* Task goal: Print exactly the line with "Le reti neurali ricorrenti" and every line after it, through the final line of the material below.

***

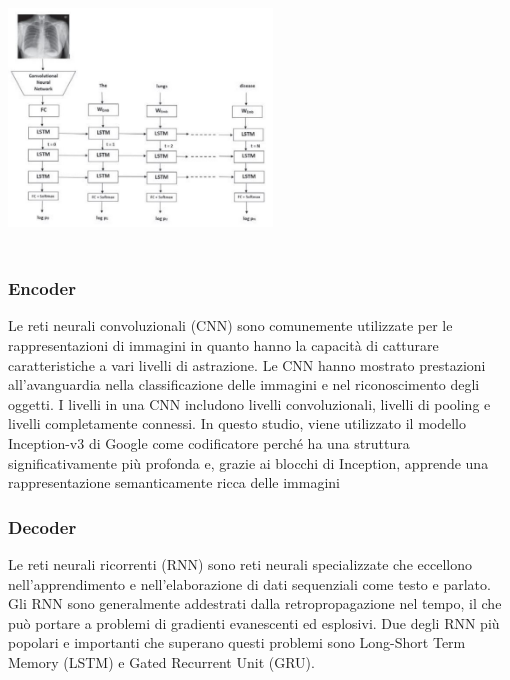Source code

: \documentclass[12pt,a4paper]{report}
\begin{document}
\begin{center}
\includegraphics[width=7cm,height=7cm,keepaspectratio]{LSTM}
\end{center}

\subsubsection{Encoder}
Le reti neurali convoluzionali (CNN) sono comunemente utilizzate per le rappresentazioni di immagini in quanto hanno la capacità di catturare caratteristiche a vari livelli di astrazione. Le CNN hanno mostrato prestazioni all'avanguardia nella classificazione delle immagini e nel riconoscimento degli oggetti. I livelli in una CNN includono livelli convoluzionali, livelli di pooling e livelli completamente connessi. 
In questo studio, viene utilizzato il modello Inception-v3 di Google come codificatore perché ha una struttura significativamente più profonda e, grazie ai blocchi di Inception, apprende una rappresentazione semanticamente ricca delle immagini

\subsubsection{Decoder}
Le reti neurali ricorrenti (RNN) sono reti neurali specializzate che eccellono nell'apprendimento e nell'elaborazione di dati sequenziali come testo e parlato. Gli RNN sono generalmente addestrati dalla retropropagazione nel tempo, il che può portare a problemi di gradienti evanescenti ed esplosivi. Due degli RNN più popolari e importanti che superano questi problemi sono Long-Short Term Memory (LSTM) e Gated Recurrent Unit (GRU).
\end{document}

***

* Task response:
Le reti neurali ricorrenti (RNN) sono reti neurali specializzate che eccellono nell'apprendimento e nell'elaborazione di dati sequenziali come testo e parlato. Gli RNN sono generalmente addestrati dalla retropropagazione nel tempo, il che può portare a problemi di gradienti evanescenti ed esplosivi. Due degli RNN più popolari e importanti che superano questi problemi sono Long-Short Term Memory (LSTM) e Gated Recurrent Unit (GRU).
\end{document}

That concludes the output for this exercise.